Solving for the Changing Magnetic Field in a Conducting Loop

[Lance WIlliam]

A conducting loop of area 240cm^2 and resistance 14(Ohm symbol) lies at right angles to a spatially uniform magnetic field. The loop carries an induced current of 320mA .



At what rate is the magnetic field changing?

dB/dt= T/s

Ok...
So, I use Faraday's Law

Which is That "E" Symbol..=d(magnetic Flux)_B_/dt

Im given resistance so I am assuming I can use the formula I=E/R ...I have R(14) and the induced current which is 320mA...
So I can find "E"...
But what do I do from there...Im pretty lost on this stuff...@_@
Thankyou.

 

[Gear300]

Rather than calling it an "E" symbol, its better if you call if emf (which is voltage...I'm sure you know this, its just that using E might get things confused with electric field). Faraday's law shows that a changing magnetic flux/field induces a voltage.
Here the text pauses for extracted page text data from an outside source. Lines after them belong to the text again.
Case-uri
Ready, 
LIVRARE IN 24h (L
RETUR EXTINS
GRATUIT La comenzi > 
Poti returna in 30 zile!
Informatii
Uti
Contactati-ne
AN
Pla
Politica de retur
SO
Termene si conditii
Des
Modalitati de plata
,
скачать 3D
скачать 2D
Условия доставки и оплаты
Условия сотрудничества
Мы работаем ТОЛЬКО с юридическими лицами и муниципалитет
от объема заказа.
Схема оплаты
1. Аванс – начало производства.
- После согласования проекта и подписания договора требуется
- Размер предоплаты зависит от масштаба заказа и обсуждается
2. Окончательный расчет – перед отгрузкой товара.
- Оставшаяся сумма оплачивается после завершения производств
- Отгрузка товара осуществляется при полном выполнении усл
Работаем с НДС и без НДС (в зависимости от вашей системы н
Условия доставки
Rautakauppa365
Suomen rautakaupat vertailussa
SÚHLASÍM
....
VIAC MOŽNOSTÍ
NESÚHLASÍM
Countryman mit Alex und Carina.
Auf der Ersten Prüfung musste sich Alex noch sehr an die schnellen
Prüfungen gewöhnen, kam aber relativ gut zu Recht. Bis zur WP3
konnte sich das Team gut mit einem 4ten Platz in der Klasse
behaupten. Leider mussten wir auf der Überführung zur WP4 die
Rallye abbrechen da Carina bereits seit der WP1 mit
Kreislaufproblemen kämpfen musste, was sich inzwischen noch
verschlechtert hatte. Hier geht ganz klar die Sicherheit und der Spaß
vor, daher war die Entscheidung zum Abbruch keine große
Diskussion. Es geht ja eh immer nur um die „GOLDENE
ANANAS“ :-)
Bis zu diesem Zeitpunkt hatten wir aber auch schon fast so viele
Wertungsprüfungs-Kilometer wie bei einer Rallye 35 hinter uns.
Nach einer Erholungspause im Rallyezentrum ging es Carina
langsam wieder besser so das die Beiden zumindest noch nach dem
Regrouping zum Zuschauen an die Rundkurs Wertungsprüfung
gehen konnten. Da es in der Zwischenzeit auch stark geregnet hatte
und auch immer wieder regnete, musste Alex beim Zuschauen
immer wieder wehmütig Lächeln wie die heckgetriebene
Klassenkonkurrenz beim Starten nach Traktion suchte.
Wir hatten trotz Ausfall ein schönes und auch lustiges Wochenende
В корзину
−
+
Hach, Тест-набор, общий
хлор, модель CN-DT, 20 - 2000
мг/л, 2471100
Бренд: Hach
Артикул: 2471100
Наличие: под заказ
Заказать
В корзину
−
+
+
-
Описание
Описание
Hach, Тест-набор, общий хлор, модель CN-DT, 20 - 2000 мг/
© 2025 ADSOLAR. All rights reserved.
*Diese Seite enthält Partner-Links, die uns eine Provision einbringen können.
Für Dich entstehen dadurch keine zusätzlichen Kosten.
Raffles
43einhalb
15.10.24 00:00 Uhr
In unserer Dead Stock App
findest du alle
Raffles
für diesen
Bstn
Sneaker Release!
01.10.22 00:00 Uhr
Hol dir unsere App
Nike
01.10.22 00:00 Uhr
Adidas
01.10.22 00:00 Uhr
So in this case, the changing magnetic field is inducing a voltage across the conducting loop. V = -d(PhiB)/dt, in which PhiB is magnetic flux. I = V/R, thus V = IR. With this you have the voltage. Magnetic flux is BAcos(theta). You have the angle and area and it doesn't seem that the problem says these 2 values are changing, so you can take them to be constant. So from this, you can evaluate dB/dt.

 

[Lance WIlliam]

Ok so...Ur using "V" as emf. Got it.
dB/dt...the derivative...of..Where do I get "B" to even solve for mag. flux?
I See V=(14)(320mA) so I have
V=-d(phiB) which is BAcos(theta) But how do I get "B"?
and once found what is my dt?

 

[Gear300]

d(phiB)/dt refers to derivative of magnetic flux in respect to time...if you're unfamiliar with calculus, then don't worry...in this case you could look at it as Delta(phiB)/Delta(t), which is equal to Delta(B*A*cos(theta))/Delta(t). Since A and cos(theta) are constant, you could pull those out so that it becomes A*cos(theta)*Delta(B)/Delta(t)...Delta(B)/Delta(t) refers to change in magnetic field over time, which is what you're looking for.

 

[Lance WIlliam]

And I can solve for B by using I=E/R Since I have "R and "I" and I know E is B(pi)r^2 and I know what "r" (since I know area)is I can solve for "B" using [B(pi)r^2)=IR Then I'll have "B" So I pull out my constants on the intergral so its A*cos (Delta B/Deltat)
But How do I go about finding "t"?